*TASK PROMPT*: For this exercise, repeat exactly the lines below starting at the line holding "Тигода пересекает юго-восточную" and ending at the line holding "最終更新日 2025.11.15", both included, with no extra lines and no pictures.

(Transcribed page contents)
+ + + + +

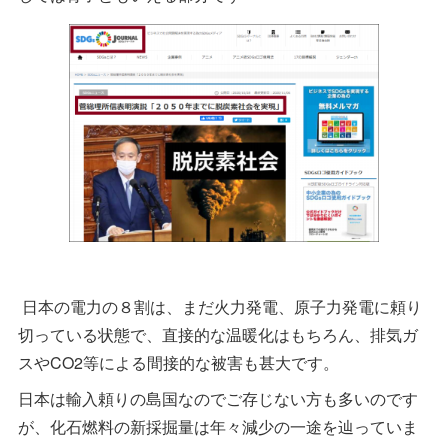
日本の電力の８割は、まだ火力発電、原子力発電に頼り
切っている状態で、直接的な温暖化はもちろん、排気ガ
スやCO2等による間接的な被害も甚大です。
日本は輸入頼りの島国なのでご存じない方も多いのです
が、化石燃料の新採掘量は年々減少の一途を辿っていま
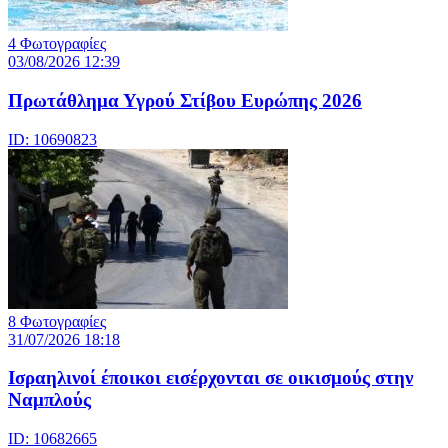
4 Φωτογραφίες
03/08/2026 12:39
Πρωτάθλημα Υγρού Στίβου Ευρώπης 2026
ID: 10690823
8 Φωτογραφίες
31/07/2026 18:18
Ισραηλινοί έποικοι εισέρχονται σε οικισμούς στην
Ναμπλούς
ID: 10682665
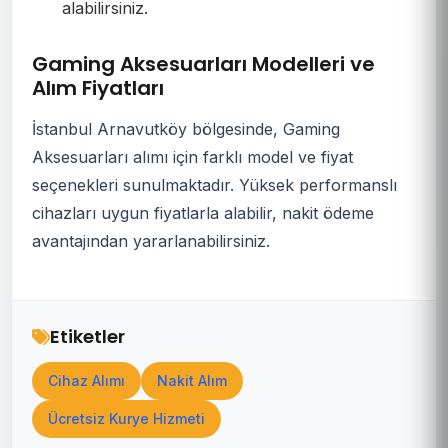
alabilirsiniz.
Gaming Aksesuarları Modelleri ve
Alım Fiyatları
İstanbul Arnavutköy bölgesinde, Gaming
Aksesuarları alımı için farklı model ve fiyat
seçenekleri sunulmaktadır. Yüksek performanslı
cihazları uygun fiyatlarla alabilir, nakit ödeme
avantajından yararlanabilirsiniz.
Etiketler
Cihaz Alımı
Nakit Alım
Ücretsiz Kurye Hizmeti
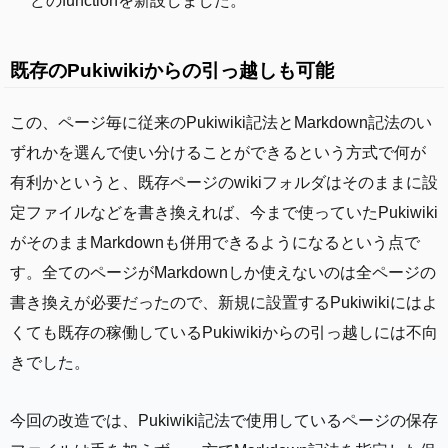
どのfunctionを新設しました。
既存のPukiwikiからの引っ越しも可能
この、ページ毎に従来のPukiwiki記法とMarkdown記法のい
ずれかを選んで使い分けることができるという方式で何が
有利かというと、既存ページのwikiフォルダはそのままに設
定ファイルなどを書き換えれば、今まで使っていたPukiwiki
がそのままMarkdownも併用できるようになるという点で
す。全てのページがMarkdownしか使えないのは全ページの
書き換えが必要だったので、新規に設置するPukiwikiにはよ
くても既存の稼働しているPukiwikiからの引っ越しには不向
きでした。
今回の改造では、Pukiwiki記法で使用しているページの保存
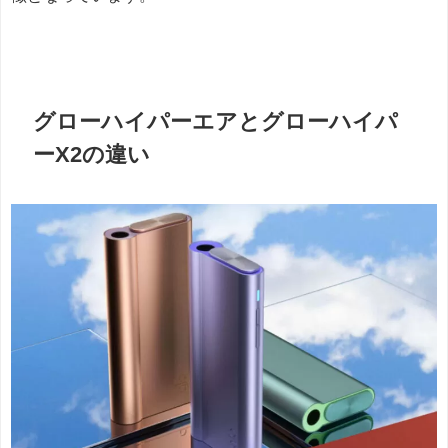
グローハイパーエアとグローハイパ
ーX2の違い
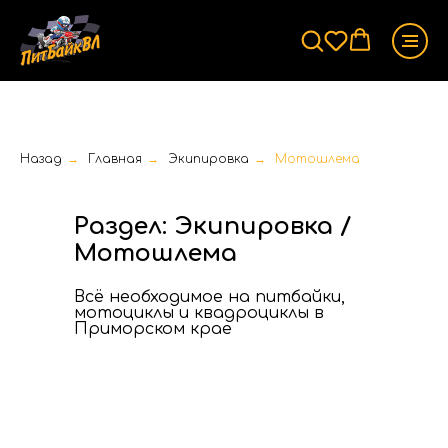
Назад
→
Главная
→
Экипировка
→
Мотошлема
Раздел: Экипировка /
Мотошлема
Всё необходимое на питбайки,
мотоциклы и квадроциклы в
Приморском крае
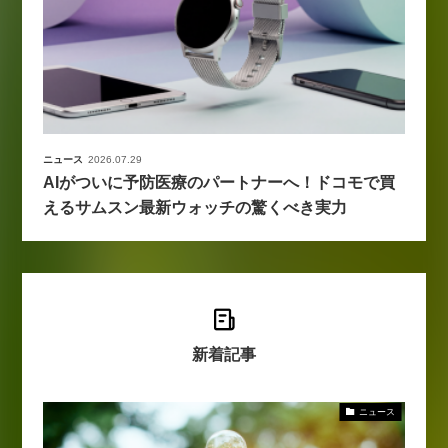
ニュース
2026.07.29
AIがついに予防医療のパートナーへ！ドコモで買
えるサムスン最新ウォッチの驚くべき実力
新着記事
ニュース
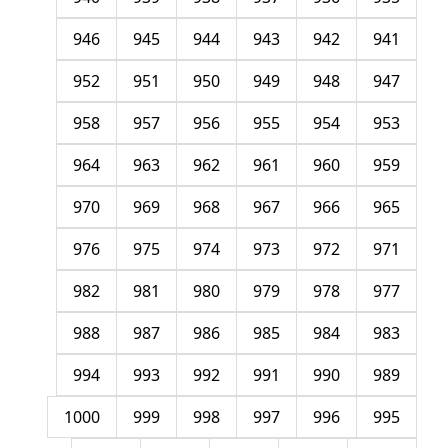
946
945
944
943
942
941
952
951
950
949
948
947
958
957
956
955
954
953
964
963
962
961
960
959
970
969
968
967
966
965
976
975
974
973
972
971
982
981
980
979
978
977
988
987
986
985
984
983
994
993
992
991
990
989
1000
999
998
997
996
995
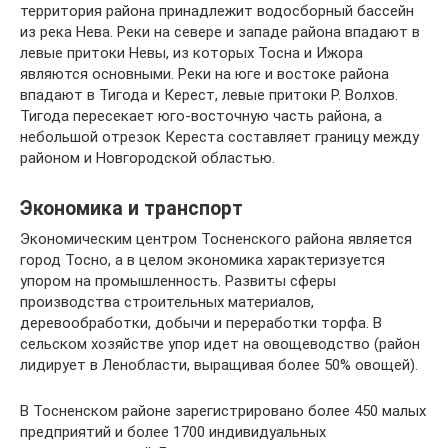
территория района принадлежит водосборный бассейн
из река Нева. Реки на севере и западе района впадают в
левые притоки Невы, из которых Тосна и Ижора
являются основными. Реки на юге и востоке района
впадают в Тигода и Керест, левые притоки Р. Волхов.
Тигода пересекает юго-восточную часть района, а
небольшой отрезок Кереста составляет границу между
районом и Новгородской областью.
Экономика и транспорт
Экономическим центром Тосненского района является
город Тосно, а в целом экономика характеризуется
упором на промышленность. Развиты сферы
производства строительных материалов,
деревообработки, добычи и переработки торфа. В
сельском хозяйстве упор идет на овощеводство (район
лидирует в Ленобласти, выращивая более 50% овощей).
В Тосненском районе зарегистрировано более 450 малых
предприятий и более 1700 индивидуальных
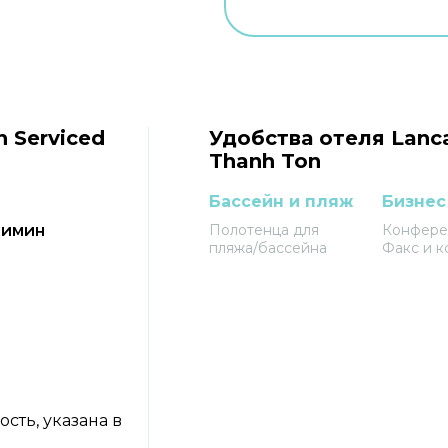
 Serviced
Удобства отеля Lanca
Thanh Ton
Бассейн и пляж
Бизнес
ошимин
Полотенца для
Конфере
пляжа/бассейна
Факс и к
сть, указана в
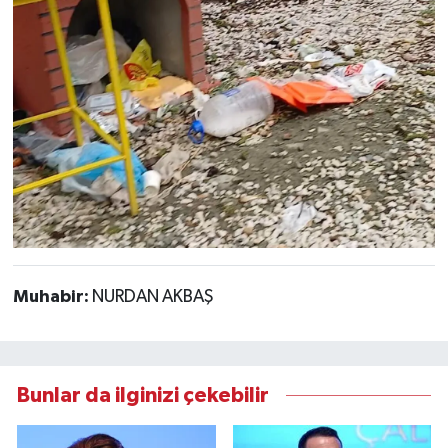
Muhabir:
NURDAN AKBAŞ
Bunlar da ilginizi çekebilir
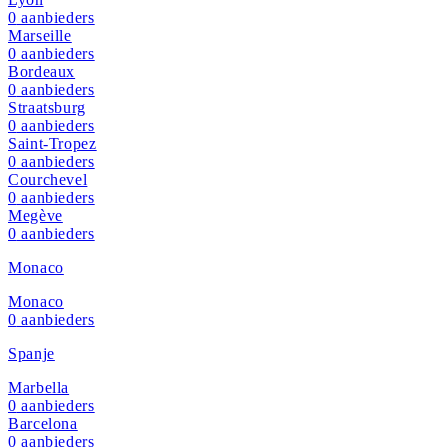
0
aanbieders
Marseille
0
aanbieders
Bordeaux
0
aanbieders
Straatsburg
0
aanbieders
Saint-Tropez
0
aanbieders
Courchevel
0
aanbieders
Megève
0
aanbieders
Monaco
Monaco
0
aanbieders
Spanje
Marbella
0
aanbieders
Barcelona
0
aanbieders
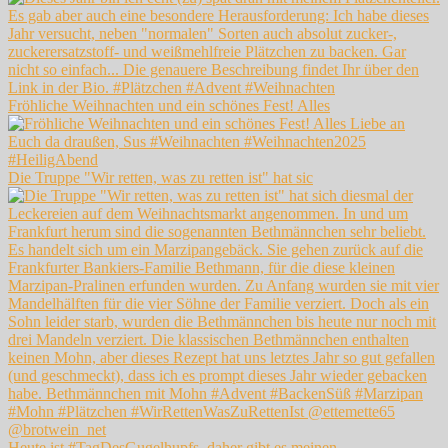
Fröhliche Weihnachten und ein schönes Fest! Alles
Die Truppe "Wir retten, was zu retten ist" hat sic
Heute ist #TagDesGugelhupfs, daher gibt es meinen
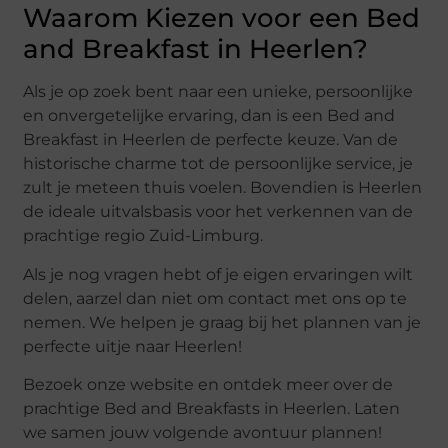
Waarom Kiezen voor een Bed
and Breakfast in Heerlen?
Als je op zoek bent naar een unieke, persoonlijke
en onvergetelijke ervaring, dan is een Bed and
Breakfast in Heerlen de perfecte keuze. Van de
historische charme tot de persoonlijke service, je
zult je meteen thuis voelen. Bovendien is Heerlen
de ideale uitvalsbasis voor het verkennen van de
prachtige regio Zuid-Limburg.
Als je nog vragen hebt of je eigen ervaringen wilt
delen, aarzel dan niet om contact met ons op te
nemen. We helpen je graag bij het plannen van je
perfecte uitje naar Heerlen!
Bezoek onze website en ontdek meer over de
prachtige Bed and Breakfasts in Heerlen. Laten
we samen jouw volgende avontuur plannen!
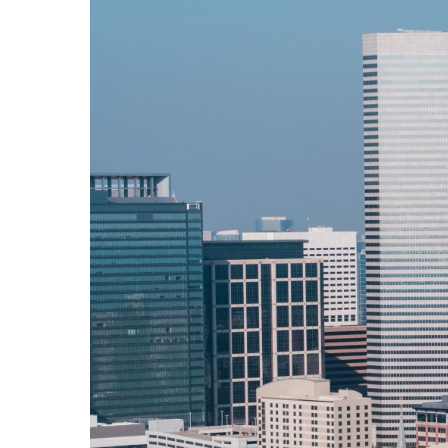
Hit enter to search or ESC to close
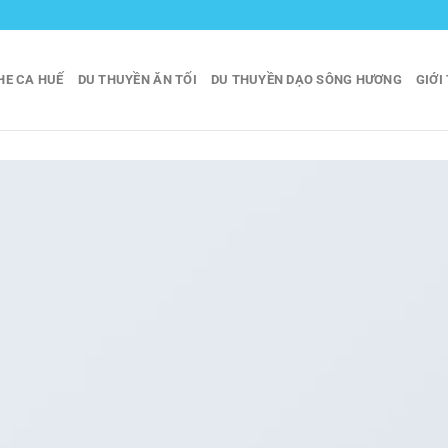
HE CA HUẾ
DU THUYỀN ĂN TỐI
DU THUYỀN DẠO SÔNG HƯƠNG
GIỚI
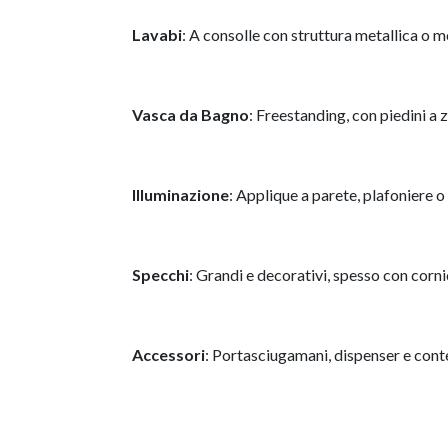
Lavabi
: A consolle con struttura metallica o m
Vasca da Bagno
: Freestanding, con piedini a 
Illuminazione
: Applique a parete, plafoniere o
Specchi
: Grandi e decorativi, spesso con corni
Accessori
: Portasciugamani, dispenser e conten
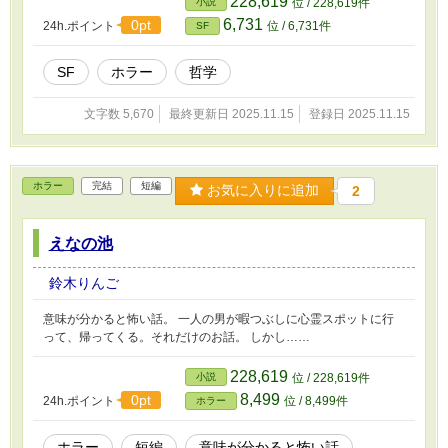
228,619
小説
位 / 228,619件
6,731
0pt
24h.ポイント
位 / 6,731件
SF
SF
ホラー
哲学
文字数 5,670
最終更新日 2025.11.15
登録日 2025.11.15
ホラー
完結
短編
お気に入りに追加
2
えなの池
鈴木りんご
意味が分かると怖い話。 一人の男が暇つぶしに心霊スポットに行
って、帰ってくる。それだけのお話。 しかし……
228,619
小説
位 / 228,619件
8,499
0pt
24h.ポイント
位 / 8,499件
ホラー
ホラー
短編
意味が分かると怖い話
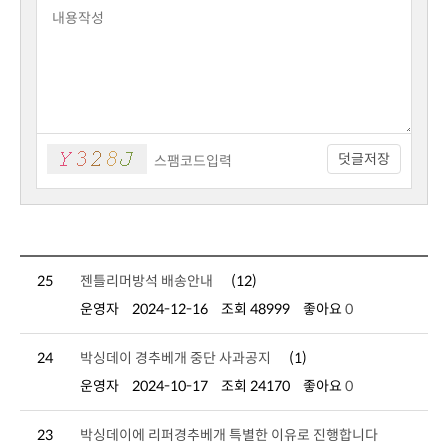
덧글저장
25
젠틀리머방석 배송안내
(12)
운영자
2024-12-16
조회 48999
좋아요
0
24
박싱데이 경추베개 중단 사과공지
(1)
운영자
2024-10-17
조회 24170
좋아요
0
23
박싱데이에 리퍼경추베개 특별한 이유로 진행합니다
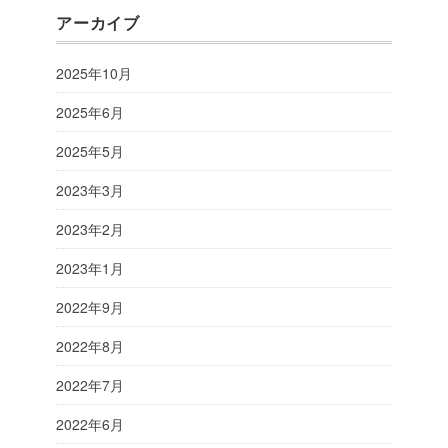
アーカイブ
2025年10月
2025年6月
2025年5月
2023年3月
2023年2月
2023年1月
2022年9月
2022年8月
2022年7月
2022年6月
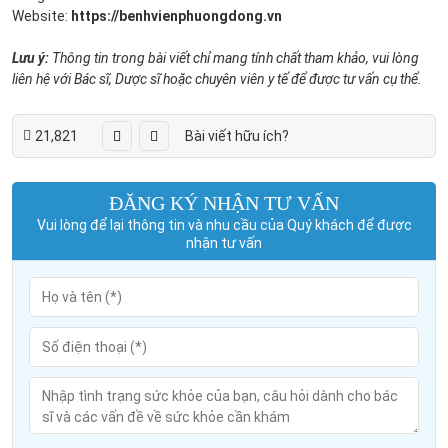
Website:
https://benhvienphuongdong.vn
Lưu ý:
Thông tin trong bài viết chỉ mang tính chất tham khảo, vui lòng
liên hệ với Bác sĩ, Dược sĩ hoặc chuyên viên y tế để được tư vấn cụ thể.
21,821
Bài viết hữu ích?
ĐĂNG KÝ NHẬN TƯ VẤN
Vui lòng để lại thông tin và nhu cầu của Quý khách để được
nhận tư vấn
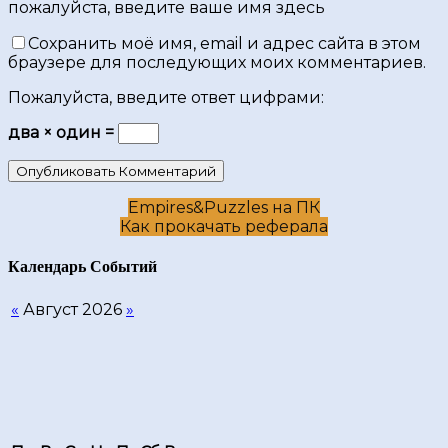
пожалуйста, введите ваше имя здесь
Сохранить моё имя, email и адрес сайта в этом
браузере для последующих моих комментариев.
Пожалуйста, введите ответ цифрами:
два × один =
Empires&Puzzles на ПК
Как прокачать реферала
Календарь Cобытий
«
Август 2026
»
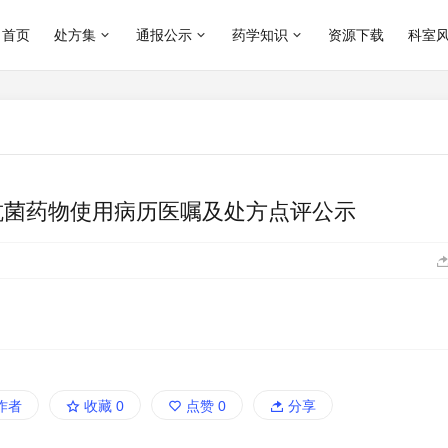
首页
处方集
通报公示
药学知识
资源下载
科室
月抗菌药物使用病历医嘱及处方点评公示
作者
收藏
0
点赞
0
分享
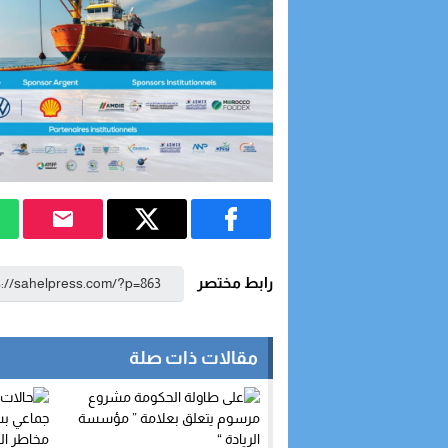
رابط مختصر
مقالات ذات صلة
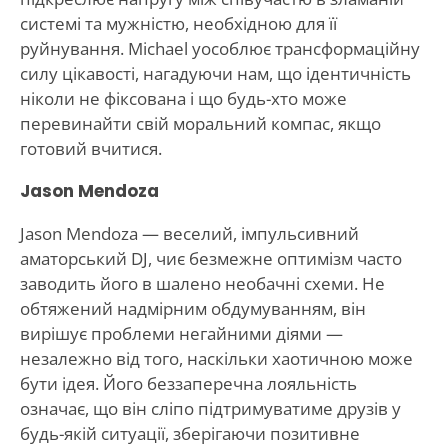
системі та мужністю, необхідною для її
руйнування. Michael уособлює трансформаційну
силу цікавості, нагадуючи нам, що ідентичність
ніколи не фіксована і що будь-хто може
перевинайти свій моральний компас, якщо
готовий вчитися.
Jason Mendoza
Jason Mendoza — веселий, імпульсивний
аматорський DJ, чиє безмежне оптимізм часто
заводить його в шалено необачні схеми. Не
обтяжений надмірним обдумуванням, він
вирішує проблеми негайними діями —
незалежно від того, наскільки хаотичною може
бути ідея. Його беззаперечна лояльність
означає, що він сліпо підтримуватиме друзів у
будь-якій ситуації, зберігаючи позитивне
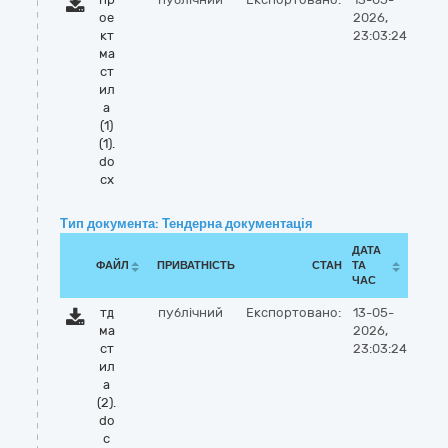
ое
2026,
кт
23:03:24
ма
ст
ил
а
(1)
(1).
do
cx
Тип документа: Тендерна документація
ДАТА
ФАЙЛ
ПРИВАТНІСТЬ
СТАН
ТА
ЧАС
тд
публічний
Експортовано:
13-05-
ма
2026,
ст
23:03:24
ил
а
(2).
do
c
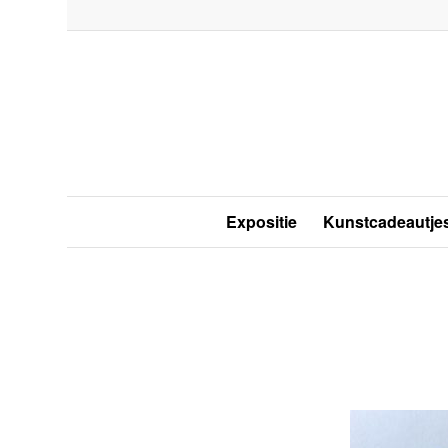
Expositie
Kunstcadeautje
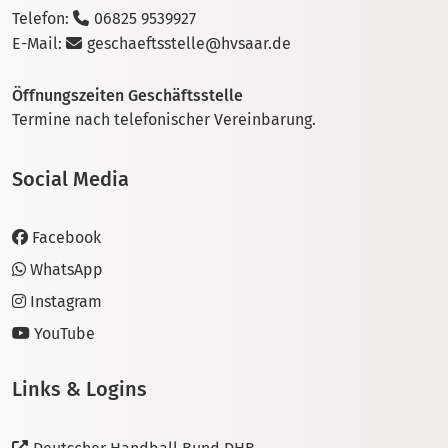
Telefon:
06825 9539927
E-Mail:
geschaeftsstelle@hvsaar.de
Öffnungszeiten Geschäftsstelle
Termine nach telefonischer Vereinbarung.
Social Media
Facebook
WhatsApp
Instagram
YouTube
Links & Logins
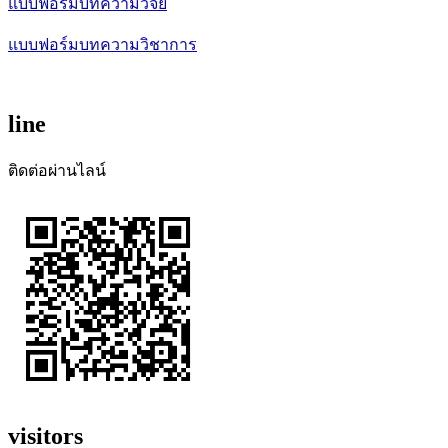
แบบฟอร์มบทความวิจัย
แบบฟอร์มบทความวิชาการ
line
ติดต่อผ่านไลน์
visitors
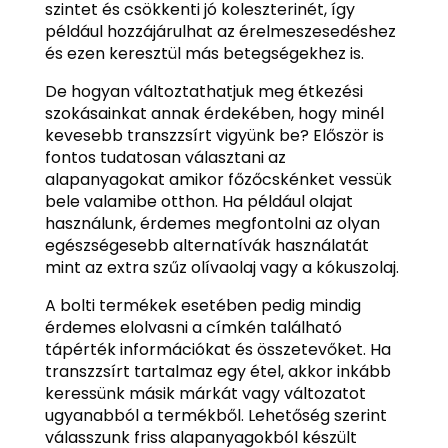
szintet és csökkenti jó koleszterinét, így
például hozzájárulhat az érelmeszesedéshez
és ezen keresztül más betegségekhez is.
De hogyan változtathatjuk meg étkezési
szokásainkat annak érdekében, hogy minél
kevesebb transzzsírt vigyünk be? Először is
fontos tudatosan választani az
alapanyagokat amikor főzőcskénket vessük
bele valamibe otthon. Ha például olajat
használunk, érdemes megfontolni az olyan
egészségesebb alternatívák használatát
mint az extra szűz olívaolaj vagy a kókuszolaj.
A bolti termékek esetében pedig mindig
érdemes elolvasni a címkén található
tápérték információkat és összetevőket. Ha
transzzsírt tartalmaz egy étel, akkor inkább
keressünk másik márkát vagy változatot
ugyanabból a termékből. Lehetőség szerint
válasszunk friss alapanyagokból készült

+ + + + +

*FINAL ANSWER*:
Тигода пересекает юго-восточную часть района, а
небольшой отрезок Кереста составляет границу между
районом и Новгородской областью.
Экономика и транспорт
Экономическим центром Тосненского района является
город Тосно, а в целом экономика характеризуется
упором на промышленность. Развиты сферы
производства строительных материалов,
деревообработки, добычи и переработки торфа. В
сельском хозяйстве упор идет на овощеводство (район
лидирует в Ленобласти, выращивая более 50% овощей).
В Тосненском районе зарегистрировано более 450 малых
предприятий и более 1700 индивидуальных
 Serviced
Удобства отеля Lanca
Thanh Ton
Бассейн и пляж
Бизнес
ошимин
Полотенца для
Конфере
пляжа/бассейна
Факс и к
сть, указана в
Muhabir:
NURDAN AKBAŞ
Bunlar da ilginizi çekebilir
0
aanbieders
Marseille
0
aanbieders
Bordeaux
0
aanbieders
Straatsburg
0
aanbieders
Saint-Tropez
0
aanbieders
Courchevel
0
aanbieders
Megève
0
aanbieders
Monaco
Monaco
0
aanbieders
Spanje
Marbella
0
aanbieders
Barcelona
0
aanbieders
Fröhliche Weihnachten und ein schönes Fest! Alles
Die Truppe "Wir retten, was zu retten ist" hat sic
Heute ist #TagDesGugelhupfs, daher gibt es meinen
Waarom Kiezen voor een Bed
and Breakfast in Heerlen?
Als je op zoek bent naar een unieke, persoonlijke
en onvergetelijke ervaring, dan is een Bed and
Breakfast in Heerlen de perfecte keuze. Van de
historische charme tot de persoonlijke service, je
zult je meteen thuis voelen. Bovendien is Heerlen
de ideale uitvalsbasis voor het verkennen van de
prachtige regio Zuid-Limburg.
Als je nog vragen hebt of je eigen ervaringen wilt
delen, aarzel dan niet om contact met ons op te
nemen. We helpen je graag bij het plannen van je
perfecte uitje naar Heerlen!
Bezoek onze website en ontdek meer over de
prachtige Bed and Breakfasts in Heerlen. Laten
we samen jouw volgende avontuur plannen!
Hit enter to search or ESC to close
HE CA HUẾ
DU THUYỀN ĂN TỐI
DU THUYỀN DẠO SÔNG HƯƠNG
GIỚI
Lavabi
: A consolle con struttura metallica o m
Vasca da Bagno
: Freestanding, con piedini a 
Illuminazione
: Applique a parete, plafoniere o
Specchi
: Grandi e decorativi, spesso con corni
Accessori
: Portasciugamani, dispenser e conten
228,619
小説
位 / 228,619件
6,731
0pt
24h.ポイント
位 / 6,731件
SF
SF
ホラー
哲学
文字数 5,670
最終更新日 2025.11.15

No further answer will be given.